So, maybe it’s Paul Kelly’s masterpiece, or certainly one of them. I re-hear ‘I Smell Trouble’ and the album’s themes haunt and disturb me all over again. Song after song accumulates — and for me, that’s the essence. The album as a whole. The many Kelly moments across the years I cherish are distilled here in one way or another, and then take us elsewhere — from the vocalising spirit of The Merri Soul Sessions to the energy embodied in, say, the bluegrass reversionings and surprises of Foggy Highway (Paul Kelly & The Stormwater Boys), and all the rest of that wondrous song writing poem-making that Kelly weaves in and through his music. This is an album of embodiment. And the final song, ‘Life is Fine’, a setting of lyrics, as noted, by Langston Hughes, takes us into the depths of trauma mediated by the desire and intensity for living: ‘I could’ve died for love/ But for livin’ I was born.’ And Kelly’s setting is a reply and a dialogue with the Hughes lyric — Kelly respects and connects, and never misrepresents or makes false claims. Kelly is adept at making music around pre-existing poems — his fusions are generous, comprehending, and, as said, respectful. In loss we confront extremes and we come out of it calling for life!

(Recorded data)
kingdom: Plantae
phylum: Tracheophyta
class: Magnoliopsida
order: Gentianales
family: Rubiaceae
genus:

• [What you will do]
A) In the album review, who wrote the lyrics of the final song, "Life is Fine"?
B) Using the album review, explain why Kelly's setting of the Hughes lyric is described as respectful.

• [Outputs in order]
A) Langston Hughes.

B) Kelly's setting works as a reply to and a dialogue with the Hughes lyric. Kelly respects and connects with it and never misrepresents it or makes false claims. More broadly, the review calls his fusions with pre-existing poems generous and comprehending.